Vous ne trouverez certainement nulle part en Méditerranée quelque chose qui s'appelle «cuisine méditerranéenne».

Vous ne pouvez pas aller dans un restaurant à Majorque, en Espagne, ou à Tanger, au Maroc, et demander une grande assiette de «ragoût méditerranéen». Il n'y a pas de trattoria à Amalfi, en Italie, pas de taverne à Corfou, en Grèce, et pas de bistrot à Saint-Tropez, en France, servant un menu de «classiques méditerranéens». Pourtant, cela n'a pas empêché les chefs américains de préparer des plats traditionnels à partir de ces endroits et, avec une petite touche yankee, de les transformer en un hybride délicieux qui pourrait plus correctement s'appeler Med-American. Ces jours-ci, un chef branché qui ne peut en quelque sorte pas fondre un tajine ou glisser une salade de fromage de chèvre et de betteraves dans son menu semble désynchronisé. Ce qu'on appelait autrefois les canapés s'appellent maintenant des tapas ou mezzés.

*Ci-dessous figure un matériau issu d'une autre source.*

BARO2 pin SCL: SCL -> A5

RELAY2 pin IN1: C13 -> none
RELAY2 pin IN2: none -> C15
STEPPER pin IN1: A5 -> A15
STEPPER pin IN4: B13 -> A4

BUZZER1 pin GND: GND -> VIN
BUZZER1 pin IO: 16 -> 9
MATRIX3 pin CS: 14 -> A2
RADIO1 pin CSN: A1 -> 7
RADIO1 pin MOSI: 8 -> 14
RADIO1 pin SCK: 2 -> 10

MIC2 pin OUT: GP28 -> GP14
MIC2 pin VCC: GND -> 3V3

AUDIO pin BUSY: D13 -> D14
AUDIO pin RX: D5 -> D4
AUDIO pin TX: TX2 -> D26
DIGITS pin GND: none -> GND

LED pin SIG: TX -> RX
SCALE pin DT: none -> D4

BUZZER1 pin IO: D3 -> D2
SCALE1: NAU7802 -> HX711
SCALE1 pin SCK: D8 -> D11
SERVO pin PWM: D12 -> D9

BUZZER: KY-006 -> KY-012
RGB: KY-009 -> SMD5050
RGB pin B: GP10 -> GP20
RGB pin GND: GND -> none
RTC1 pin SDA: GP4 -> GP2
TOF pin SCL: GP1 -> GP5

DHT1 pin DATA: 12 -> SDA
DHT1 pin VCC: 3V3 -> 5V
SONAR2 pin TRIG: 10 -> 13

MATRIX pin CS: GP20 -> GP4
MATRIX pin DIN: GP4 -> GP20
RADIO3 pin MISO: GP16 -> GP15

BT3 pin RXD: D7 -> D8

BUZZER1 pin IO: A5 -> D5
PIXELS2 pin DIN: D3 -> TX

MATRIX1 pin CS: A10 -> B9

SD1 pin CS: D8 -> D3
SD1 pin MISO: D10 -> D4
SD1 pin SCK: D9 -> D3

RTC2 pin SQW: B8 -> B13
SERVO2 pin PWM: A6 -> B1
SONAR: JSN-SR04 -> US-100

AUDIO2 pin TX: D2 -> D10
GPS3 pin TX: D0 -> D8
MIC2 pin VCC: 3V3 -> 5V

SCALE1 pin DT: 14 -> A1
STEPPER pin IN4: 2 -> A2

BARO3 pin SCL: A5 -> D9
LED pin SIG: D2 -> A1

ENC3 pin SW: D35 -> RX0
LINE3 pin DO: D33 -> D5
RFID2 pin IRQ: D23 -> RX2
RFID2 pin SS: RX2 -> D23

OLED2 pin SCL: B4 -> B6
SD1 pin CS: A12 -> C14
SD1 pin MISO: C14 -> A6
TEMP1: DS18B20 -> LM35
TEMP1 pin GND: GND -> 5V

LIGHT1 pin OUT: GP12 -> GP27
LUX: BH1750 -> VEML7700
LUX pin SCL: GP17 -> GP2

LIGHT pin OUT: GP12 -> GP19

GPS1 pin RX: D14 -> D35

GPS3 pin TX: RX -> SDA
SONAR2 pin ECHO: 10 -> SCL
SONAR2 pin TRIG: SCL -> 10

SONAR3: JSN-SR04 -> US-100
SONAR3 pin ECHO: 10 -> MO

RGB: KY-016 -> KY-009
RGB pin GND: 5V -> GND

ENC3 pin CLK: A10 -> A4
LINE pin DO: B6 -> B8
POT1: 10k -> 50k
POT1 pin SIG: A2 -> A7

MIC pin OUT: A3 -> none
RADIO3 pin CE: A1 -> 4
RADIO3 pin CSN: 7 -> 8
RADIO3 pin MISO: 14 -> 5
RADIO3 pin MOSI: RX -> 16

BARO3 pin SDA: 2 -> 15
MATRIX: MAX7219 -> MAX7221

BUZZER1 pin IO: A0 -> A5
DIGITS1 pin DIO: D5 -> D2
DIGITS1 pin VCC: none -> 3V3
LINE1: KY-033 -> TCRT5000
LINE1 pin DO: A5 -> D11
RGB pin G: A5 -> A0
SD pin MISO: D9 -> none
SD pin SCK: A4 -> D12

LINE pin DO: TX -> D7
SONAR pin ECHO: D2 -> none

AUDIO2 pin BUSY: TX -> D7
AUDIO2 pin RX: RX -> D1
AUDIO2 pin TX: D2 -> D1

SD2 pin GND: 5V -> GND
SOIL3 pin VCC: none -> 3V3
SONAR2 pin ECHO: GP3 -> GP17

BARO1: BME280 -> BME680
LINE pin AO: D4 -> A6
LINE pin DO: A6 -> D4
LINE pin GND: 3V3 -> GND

Est-ce juste l'orgueil américain qui oblige un chef à ouvrir un livre de cuisine et à commencer à préparer des plats raffinés depuis des centaines d'années dans une myriade de cultures culinaires méditerranéennes, du Péloponnèse et du Levant à travers la mer en passant par l'Égypte et la péninsule ibérique? Qu'est-ce qui pousse un jeune chef américain à visiter une usine de prosciutto à Parme, en Italie, puis à rentrer chez lui et à commencer à sécher à l'air son propre jambon à l'italienne? Pourquoi les cuisiniers américains s'accrochent-ils à une céréale ou un légume ancien de quelque part dans le bassin méditerranéen et le battent comme la prochaine aubaine nutritionnelle? Pour aucune raison particulière hormis la nouveauté, de nombreux chefs font la promotion de l'épeautre, dont les légions romaines ont subsisté sous forme de bouillie morne tout en conquérant la Méditerranée. L'aubergine autrefois humble est mise en purée dans les restaurants américains et servie comme `` caviar d'aubergine ''.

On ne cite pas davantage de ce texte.